Pages

Banner 468 x 60px

 

Selasa, 11 September 2012

Pengendalian Erosi Tanah

0 komentar

Suatu tindakan dan kesadaran mempertahankan keberadaan vegetasi penutup tanah adalah cara yang paling efektif dan ekonomis dalam usaha mencegah terjadinya dan meluasnya erosi permukaan. Menurut Chay Asdak (2002) berikut ini adalah beberapa tuntunan praktis tentang cara melakukan pencegahan erosi:
1. Menghindarkan praktek bercocok tanam yang bersifat menurunkan permeabilitas tanah.
2. Mengusahakan agar permukaan tanah sedapat mungkin dilindungi oleh vegetasi berumput atau semak selama dan serapat mungkin.
3. Menghindari pembalakan hutan dan penggembalaan ternak berlebihan di daerah dengan kemiringan lereng terjal.

4. Merencanakan dengan baik pembuatan jalan di daerah rawan erosi/tanah longsor sehingga aliran air permukaan tidak mengalir ke selokan-selokan di tempat rawan tersebut.
5. Menerapkan teknik-teknik pengendali erosi pada lahan pertanian, dan mengusahakan peningkatan laju infiltrasi.

## LATIHAN:
Lanjutkan teks tentang pengendalian erosi tanah, mulai setelah kalimat terakhirnya.

## BUTIR YANG DIBERIKAN:
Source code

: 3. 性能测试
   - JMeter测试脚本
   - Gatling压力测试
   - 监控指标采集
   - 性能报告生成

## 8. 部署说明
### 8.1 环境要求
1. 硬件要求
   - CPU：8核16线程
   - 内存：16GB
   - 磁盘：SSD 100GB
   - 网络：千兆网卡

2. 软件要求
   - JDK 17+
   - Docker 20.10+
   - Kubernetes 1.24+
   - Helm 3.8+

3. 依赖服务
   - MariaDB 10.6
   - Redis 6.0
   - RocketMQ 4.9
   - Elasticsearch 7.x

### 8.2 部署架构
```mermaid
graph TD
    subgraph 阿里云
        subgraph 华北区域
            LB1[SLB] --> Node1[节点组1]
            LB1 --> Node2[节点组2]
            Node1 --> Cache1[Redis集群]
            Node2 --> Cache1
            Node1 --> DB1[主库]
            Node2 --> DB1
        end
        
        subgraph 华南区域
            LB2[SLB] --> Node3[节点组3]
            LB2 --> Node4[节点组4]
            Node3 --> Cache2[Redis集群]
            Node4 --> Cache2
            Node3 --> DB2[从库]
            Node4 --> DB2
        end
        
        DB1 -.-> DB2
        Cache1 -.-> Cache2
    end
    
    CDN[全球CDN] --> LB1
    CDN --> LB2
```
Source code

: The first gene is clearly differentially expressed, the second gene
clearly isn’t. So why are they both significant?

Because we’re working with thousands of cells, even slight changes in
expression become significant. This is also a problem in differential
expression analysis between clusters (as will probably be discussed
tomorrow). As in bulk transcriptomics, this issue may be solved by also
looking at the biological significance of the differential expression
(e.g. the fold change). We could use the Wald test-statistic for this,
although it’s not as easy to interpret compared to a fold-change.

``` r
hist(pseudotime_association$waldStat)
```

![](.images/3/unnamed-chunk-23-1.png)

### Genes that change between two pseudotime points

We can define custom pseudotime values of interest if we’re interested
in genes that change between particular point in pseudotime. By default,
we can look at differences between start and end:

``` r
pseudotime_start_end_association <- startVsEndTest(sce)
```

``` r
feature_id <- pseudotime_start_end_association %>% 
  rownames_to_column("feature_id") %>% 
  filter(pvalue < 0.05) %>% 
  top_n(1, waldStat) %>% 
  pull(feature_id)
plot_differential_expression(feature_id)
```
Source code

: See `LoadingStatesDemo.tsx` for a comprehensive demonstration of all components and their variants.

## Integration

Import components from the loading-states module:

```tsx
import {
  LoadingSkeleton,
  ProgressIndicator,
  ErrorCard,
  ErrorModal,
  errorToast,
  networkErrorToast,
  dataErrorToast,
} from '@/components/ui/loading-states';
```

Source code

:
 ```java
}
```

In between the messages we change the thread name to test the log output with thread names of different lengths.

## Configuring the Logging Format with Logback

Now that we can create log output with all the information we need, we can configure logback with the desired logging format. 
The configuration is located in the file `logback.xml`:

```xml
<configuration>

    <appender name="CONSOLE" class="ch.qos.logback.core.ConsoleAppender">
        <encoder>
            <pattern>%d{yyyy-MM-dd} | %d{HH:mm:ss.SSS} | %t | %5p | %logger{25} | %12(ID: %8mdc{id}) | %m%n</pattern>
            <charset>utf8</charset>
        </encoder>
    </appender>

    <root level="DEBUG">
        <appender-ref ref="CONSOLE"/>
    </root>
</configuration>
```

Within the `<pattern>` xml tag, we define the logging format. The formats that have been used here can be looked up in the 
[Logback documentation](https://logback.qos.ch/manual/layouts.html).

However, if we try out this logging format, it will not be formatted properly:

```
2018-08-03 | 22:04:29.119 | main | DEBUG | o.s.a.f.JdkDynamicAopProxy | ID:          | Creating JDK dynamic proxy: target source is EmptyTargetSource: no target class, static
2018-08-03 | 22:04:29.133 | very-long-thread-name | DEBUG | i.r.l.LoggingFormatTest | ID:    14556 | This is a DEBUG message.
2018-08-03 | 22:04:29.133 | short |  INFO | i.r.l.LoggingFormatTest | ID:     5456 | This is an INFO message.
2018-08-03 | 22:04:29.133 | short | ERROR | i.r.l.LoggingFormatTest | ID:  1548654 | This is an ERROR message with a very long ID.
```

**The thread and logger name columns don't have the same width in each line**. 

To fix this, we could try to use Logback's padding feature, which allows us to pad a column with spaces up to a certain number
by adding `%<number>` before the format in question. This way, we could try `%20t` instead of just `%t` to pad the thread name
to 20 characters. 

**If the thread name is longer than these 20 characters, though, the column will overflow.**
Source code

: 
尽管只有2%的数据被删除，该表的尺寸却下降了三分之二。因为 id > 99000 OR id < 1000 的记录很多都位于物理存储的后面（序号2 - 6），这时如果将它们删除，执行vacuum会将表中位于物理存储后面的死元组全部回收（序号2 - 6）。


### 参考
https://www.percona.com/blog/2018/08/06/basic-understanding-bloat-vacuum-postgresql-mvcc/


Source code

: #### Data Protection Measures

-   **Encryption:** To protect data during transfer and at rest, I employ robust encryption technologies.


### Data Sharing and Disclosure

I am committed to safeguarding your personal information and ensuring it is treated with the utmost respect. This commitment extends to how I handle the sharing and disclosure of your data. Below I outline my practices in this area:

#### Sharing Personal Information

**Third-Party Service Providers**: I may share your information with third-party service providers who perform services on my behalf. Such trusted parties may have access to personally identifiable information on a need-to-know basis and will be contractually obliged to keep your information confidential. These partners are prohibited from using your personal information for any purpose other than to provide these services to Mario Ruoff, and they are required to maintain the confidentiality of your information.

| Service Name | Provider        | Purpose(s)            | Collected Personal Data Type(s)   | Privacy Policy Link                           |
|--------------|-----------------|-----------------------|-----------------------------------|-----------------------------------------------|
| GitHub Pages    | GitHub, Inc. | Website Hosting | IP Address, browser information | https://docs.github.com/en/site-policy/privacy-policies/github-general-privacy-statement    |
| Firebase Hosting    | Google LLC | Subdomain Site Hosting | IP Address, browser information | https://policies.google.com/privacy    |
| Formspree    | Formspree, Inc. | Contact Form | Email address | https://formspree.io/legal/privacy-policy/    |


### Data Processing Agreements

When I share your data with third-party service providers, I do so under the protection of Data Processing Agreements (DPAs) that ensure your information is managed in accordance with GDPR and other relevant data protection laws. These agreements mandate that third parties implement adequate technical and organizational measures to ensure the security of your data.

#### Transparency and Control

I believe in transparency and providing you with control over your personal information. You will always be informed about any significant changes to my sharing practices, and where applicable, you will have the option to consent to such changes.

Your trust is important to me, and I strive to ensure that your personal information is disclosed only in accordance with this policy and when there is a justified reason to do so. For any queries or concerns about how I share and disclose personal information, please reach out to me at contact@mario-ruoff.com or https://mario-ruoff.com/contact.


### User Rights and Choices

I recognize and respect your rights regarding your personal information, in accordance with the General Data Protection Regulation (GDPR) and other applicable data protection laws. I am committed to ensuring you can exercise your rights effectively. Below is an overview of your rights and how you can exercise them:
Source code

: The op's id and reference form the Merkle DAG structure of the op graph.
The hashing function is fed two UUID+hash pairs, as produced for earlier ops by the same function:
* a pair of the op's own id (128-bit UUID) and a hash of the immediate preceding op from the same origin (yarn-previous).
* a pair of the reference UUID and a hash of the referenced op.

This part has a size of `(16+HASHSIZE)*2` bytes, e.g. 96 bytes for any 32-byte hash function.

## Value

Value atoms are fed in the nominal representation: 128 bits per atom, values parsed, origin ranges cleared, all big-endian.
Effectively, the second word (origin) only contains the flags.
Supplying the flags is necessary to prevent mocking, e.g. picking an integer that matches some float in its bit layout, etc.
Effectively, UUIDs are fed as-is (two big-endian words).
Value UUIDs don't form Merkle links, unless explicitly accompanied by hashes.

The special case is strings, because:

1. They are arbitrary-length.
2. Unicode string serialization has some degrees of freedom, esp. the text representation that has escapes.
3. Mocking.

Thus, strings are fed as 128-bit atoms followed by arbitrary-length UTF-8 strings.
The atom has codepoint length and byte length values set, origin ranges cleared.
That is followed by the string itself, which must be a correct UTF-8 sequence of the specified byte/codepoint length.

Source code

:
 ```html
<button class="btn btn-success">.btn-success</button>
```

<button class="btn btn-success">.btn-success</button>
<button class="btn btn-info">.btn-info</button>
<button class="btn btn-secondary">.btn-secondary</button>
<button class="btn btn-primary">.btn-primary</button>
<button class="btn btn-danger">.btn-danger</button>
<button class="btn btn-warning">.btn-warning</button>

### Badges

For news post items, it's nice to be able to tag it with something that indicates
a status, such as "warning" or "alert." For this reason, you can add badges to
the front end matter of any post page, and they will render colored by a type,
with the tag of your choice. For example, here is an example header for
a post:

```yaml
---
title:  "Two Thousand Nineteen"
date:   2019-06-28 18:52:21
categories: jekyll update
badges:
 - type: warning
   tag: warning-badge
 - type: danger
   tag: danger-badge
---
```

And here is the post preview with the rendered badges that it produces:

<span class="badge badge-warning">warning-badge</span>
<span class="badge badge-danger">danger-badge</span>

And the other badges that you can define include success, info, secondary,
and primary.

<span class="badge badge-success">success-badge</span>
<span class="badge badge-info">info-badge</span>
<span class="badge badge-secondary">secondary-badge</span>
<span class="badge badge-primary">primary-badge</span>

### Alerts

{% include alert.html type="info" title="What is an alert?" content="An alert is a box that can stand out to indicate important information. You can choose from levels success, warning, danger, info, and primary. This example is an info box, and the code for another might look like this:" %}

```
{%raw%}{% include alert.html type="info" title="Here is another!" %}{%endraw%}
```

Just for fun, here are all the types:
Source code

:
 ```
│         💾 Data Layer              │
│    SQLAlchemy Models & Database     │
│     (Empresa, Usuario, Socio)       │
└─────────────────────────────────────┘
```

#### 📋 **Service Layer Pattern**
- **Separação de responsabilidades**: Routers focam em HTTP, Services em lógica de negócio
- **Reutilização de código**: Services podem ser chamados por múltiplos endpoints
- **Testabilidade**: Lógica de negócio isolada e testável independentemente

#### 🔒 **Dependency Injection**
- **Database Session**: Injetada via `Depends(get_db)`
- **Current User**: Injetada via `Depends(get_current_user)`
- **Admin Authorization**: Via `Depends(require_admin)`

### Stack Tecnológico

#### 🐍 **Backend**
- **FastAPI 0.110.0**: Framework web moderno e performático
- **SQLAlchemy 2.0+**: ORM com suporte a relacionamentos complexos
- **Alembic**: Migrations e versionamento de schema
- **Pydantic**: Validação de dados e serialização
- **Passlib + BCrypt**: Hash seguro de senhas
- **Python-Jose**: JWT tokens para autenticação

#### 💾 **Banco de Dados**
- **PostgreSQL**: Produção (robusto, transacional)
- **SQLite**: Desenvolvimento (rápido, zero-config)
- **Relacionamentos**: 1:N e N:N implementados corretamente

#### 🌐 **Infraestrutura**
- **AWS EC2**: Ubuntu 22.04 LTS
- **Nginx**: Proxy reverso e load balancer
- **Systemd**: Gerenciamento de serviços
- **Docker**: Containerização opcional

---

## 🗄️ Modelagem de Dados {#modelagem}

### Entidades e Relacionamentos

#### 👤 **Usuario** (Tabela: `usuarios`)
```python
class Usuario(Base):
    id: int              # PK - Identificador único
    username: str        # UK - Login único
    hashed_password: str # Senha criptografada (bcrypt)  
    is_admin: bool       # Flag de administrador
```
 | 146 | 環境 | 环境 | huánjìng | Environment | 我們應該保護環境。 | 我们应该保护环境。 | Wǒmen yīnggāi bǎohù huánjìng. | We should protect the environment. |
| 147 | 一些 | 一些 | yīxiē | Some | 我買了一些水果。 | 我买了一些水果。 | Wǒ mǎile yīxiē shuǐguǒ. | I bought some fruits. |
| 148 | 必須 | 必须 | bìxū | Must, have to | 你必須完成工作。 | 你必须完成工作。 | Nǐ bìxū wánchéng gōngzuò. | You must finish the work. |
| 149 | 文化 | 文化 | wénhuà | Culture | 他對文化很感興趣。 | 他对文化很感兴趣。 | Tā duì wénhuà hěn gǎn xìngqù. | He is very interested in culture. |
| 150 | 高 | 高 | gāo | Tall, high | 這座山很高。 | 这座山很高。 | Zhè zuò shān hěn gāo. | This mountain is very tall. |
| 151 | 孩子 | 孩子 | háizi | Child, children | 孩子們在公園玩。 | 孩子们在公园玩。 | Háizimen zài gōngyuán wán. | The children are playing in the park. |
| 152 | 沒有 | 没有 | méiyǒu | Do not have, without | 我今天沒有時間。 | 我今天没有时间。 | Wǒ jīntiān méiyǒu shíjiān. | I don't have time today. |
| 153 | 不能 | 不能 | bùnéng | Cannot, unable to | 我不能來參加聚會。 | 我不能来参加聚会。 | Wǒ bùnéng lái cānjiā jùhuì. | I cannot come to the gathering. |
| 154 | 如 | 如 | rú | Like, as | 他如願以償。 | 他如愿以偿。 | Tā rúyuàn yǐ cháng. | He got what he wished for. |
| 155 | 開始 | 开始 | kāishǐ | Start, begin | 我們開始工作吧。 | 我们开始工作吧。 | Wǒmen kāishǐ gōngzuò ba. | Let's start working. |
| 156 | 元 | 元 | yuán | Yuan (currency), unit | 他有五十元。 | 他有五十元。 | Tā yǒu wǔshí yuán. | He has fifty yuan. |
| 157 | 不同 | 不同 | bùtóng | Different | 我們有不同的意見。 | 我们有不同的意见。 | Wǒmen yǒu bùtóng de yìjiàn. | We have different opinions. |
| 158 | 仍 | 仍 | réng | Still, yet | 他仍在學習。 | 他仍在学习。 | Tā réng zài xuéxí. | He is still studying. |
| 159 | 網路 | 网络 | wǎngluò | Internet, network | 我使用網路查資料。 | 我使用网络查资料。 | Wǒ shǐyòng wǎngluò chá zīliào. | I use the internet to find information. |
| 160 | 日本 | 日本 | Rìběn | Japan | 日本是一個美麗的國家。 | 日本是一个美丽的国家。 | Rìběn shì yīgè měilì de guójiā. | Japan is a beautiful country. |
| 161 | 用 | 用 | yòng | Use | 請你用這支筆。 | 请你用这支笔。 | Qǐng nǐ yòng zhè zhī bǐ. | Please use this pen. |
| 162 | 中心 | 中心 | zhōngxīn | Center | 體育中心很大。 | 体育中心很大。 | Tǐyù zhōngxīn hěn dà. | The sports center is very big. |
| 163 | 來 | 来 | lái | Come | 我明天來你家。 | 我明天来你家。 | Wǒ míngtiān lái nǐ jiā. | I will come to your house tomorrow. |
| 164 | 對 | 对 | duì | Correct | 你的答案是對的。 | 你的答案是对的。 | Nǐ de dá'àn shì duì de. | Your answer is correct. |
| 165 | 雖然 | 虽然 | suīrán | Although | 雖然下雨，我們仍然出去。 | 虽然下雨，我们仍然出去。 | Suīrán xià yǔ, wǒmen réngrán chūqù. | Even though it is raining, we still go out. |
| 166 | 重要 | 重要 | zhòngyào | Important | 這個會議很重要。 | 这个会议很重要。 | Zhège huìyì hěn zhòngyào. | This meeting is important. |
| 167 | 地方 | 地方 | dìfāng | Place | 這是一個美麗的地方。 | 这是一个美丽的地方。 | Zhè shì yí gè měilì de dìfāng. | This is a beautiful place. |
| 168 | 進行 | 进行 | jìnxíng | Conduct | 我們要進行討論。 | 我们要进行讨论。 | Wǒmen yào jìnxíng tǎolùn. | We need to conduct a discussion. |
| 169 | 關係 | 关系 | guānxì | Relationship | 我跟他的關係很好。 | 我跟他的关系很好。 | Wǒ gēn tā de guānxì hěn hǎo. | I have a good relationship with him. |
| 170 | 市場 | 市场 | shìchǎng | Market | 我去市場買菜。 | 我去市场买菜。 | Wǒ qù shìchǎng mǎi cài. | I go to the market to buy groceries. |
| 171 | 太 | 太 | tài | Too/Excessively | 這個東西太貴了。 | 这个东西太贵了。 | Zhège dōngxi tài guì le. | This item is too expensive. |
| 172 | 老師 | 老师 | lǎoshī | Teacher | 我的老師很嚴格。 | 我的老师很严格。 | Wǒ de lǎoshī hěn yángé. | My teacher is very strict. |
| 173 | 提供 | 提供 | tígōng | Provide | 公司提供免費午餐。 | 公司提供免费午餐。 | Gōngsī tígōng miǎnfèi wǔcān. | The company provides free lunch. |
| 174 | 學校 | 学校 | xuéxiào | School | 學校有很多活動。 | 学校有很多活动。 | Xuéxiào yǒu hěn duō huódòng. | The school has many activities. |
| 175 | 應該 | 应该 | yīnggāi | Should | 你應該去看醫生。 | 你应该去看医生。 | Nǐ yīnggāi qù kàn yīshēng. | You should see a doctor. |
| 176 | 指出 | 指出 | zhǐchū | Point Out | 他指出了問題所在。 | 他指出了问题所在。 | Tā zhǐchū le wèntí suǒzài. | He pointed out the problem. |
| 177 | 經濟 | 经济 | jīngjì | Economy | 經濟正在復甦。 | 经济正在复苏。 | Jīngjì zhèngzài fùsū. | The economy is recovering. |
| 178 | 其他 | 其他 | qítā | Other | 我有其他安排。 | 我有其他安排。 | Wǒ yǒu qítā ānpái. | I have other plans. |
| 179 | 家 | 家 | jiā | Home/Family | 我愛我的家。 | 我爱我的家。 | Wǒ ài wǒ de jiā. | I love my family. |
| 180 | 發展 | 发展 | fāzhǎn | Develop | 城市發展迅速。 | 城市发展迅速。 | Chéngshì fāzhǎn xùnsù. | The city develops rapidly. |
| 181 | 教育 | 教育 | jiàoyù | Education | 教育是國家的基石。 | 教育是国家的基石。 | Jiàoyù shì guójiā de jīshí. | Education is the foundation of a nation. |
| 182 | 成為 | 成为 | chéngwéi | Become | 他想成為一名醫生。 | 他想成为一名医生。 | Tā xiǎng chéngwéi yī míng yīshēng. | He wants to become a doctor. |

## KOTAK JAWABAN:
Suatu tindakan pengendalian erosi dengan metode konservasi tanah dapat dilaksanakan dengan manfaat langsung dengan memahami proses dan mekanisme terjadinya erosi. Teknik-teknik konservasi bertujuan dan dirancang untuk:
1. Mencegah erosi percikan akibat curahan air hujan langsung atau melalui air lolos.
2. Meningkatkan kekasaran permukaan tanah untuk menurunkan kecepatan aliran air permukaan.
3. Memperpendek panjang lereng dan mengurangi kemiringan lereng, dan dengan demikian, mereduksi kekuatan aliran air permukaan.
4. Memperbesar laju infiltrasi air hujan sehingga dapat memperkecil jumlah dan kecepatan air larian.
5. Mencegah terkonsentrasinya aliran air permukaan membentuk saluran-saluran air yang kondusif terhadap terbentuknya erosi parit.